Considering I have the following array:
int * a = new int[1000]; I would like to pass this array to a function by reference. If I would be calling this function from main:
int main() { int * a = new int[1000]; func(a); //print the elements of the array for(int i=1;i<=sizeof(a);i++) cout<<a[i]<<" "; return 0; } My function would be:
void func( ??? ) { //write some elements in the array for(int i=1;i<=sizeof(a);i++) a[i]=i; } How do I have to declare func?
Well the primary flaw is that sizeof(a) doesn't do what you think it does, if int * a; is passed to your function. It just calculates the size of the pointer variable itself at compile time. There's no information kept with the pointer that it was allocated using new int[1000]; and the size was 1000.

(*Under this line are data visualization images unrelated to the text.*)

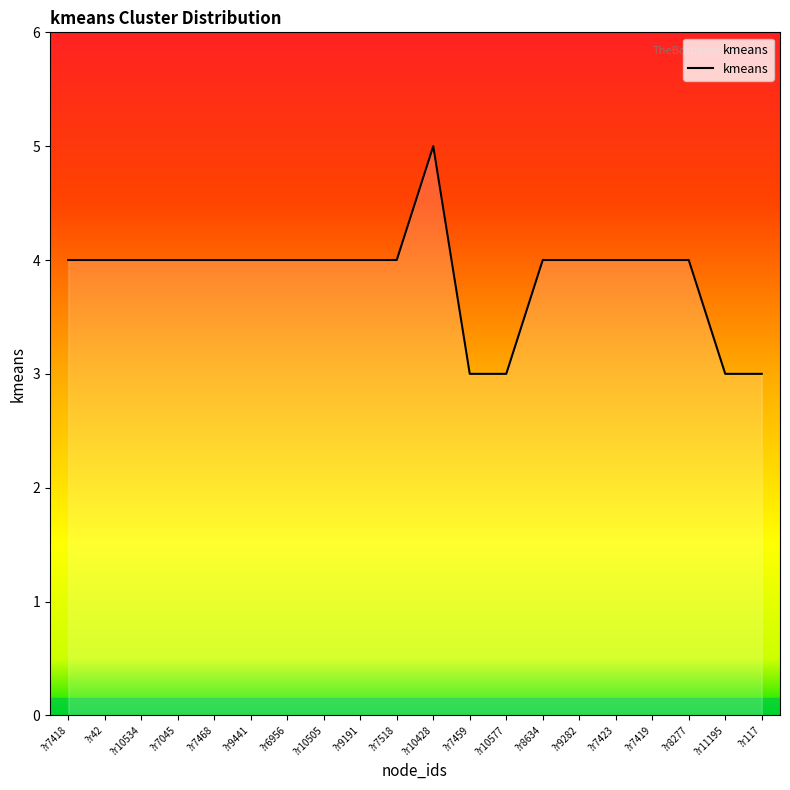

The value at ?r10428 is 9. True or false?

False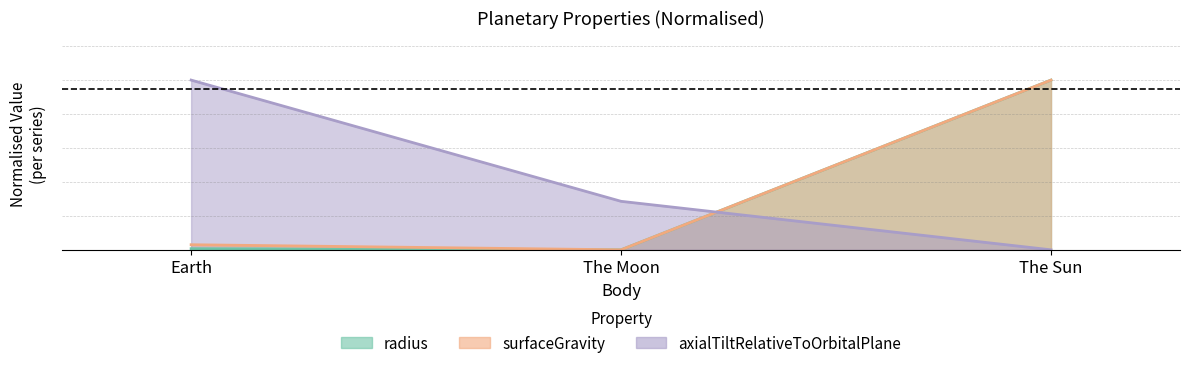

Which has a higher value, Earth or The Moon?

Earth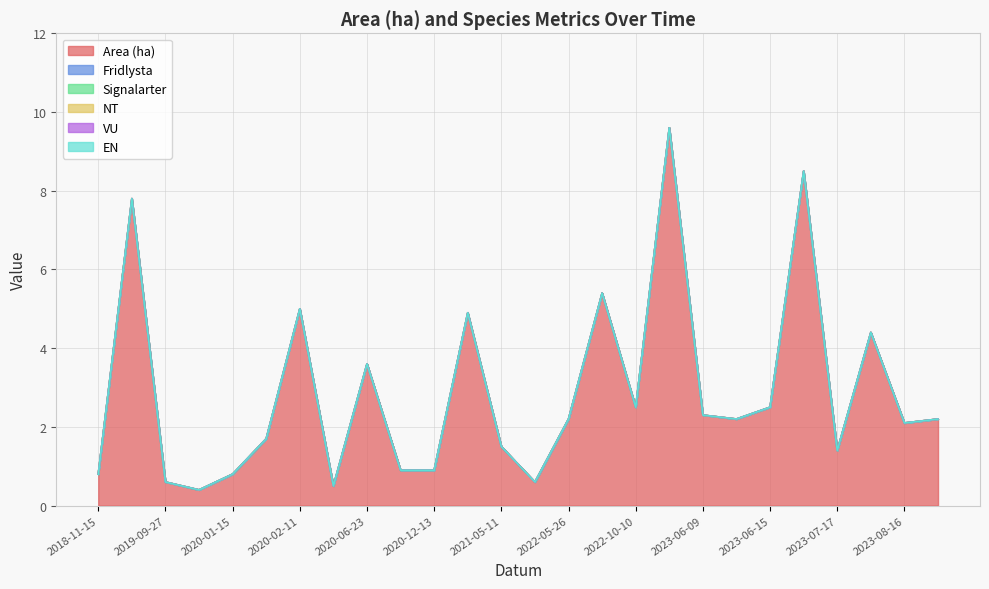

At which label does VU reach its minimum?

2018-11-15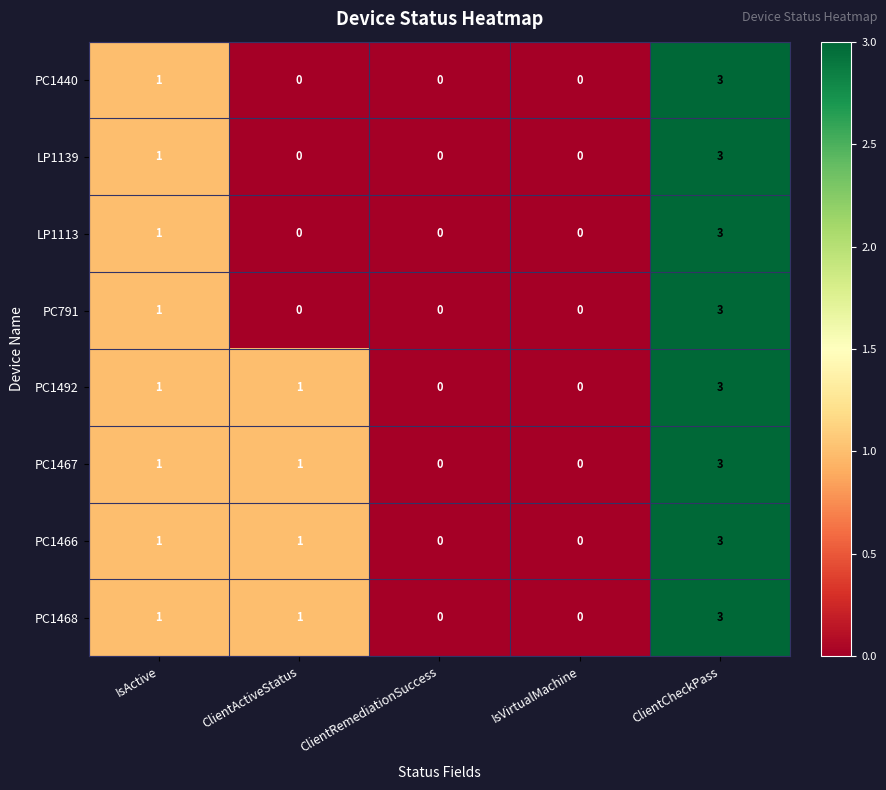

The value of PC1467 at ClientCheckPass is 1. True or false?

False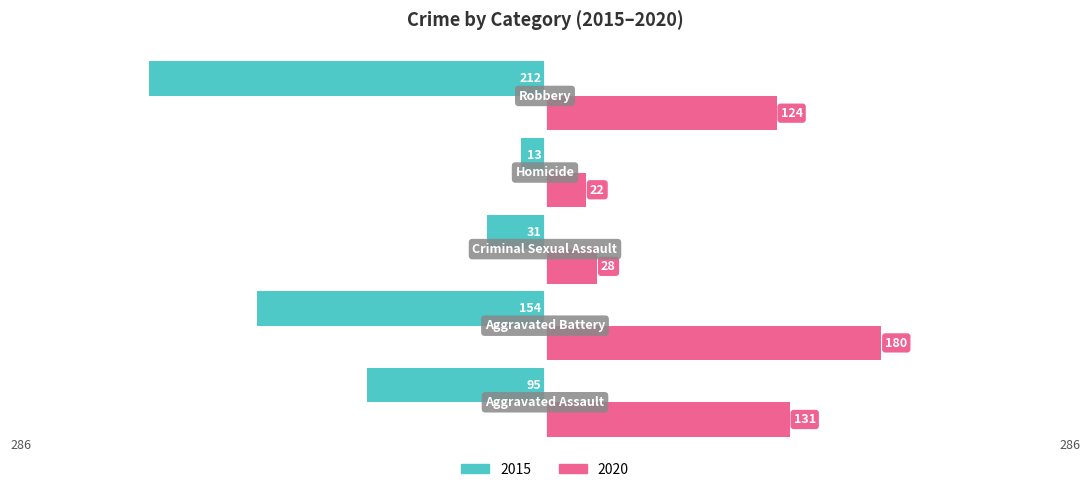

What position from the right is Homicide?

2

You need to pass the array size explicitly with an additional parameter, or better use std::vector<int> a(1000); at all.
You cannot just pass a, It should be,
func(a,1000); Your function will be,
void func( ??? ) --> `void func( int *a, size_t size)
a is a pointer, so sizeof(a) will (probably) be 8 bytes.The idea is to accept an array of integers of a certain size.
void func(int (&arr)[1000]) { // insert logic here } The above will only accept int arrays of size 1000 - no more, no less.
You are not passing an array, though. You're passing a pointer, so you need to pass the size:
void func(int *arr, size_t n) { // insert logic here }
std::vector?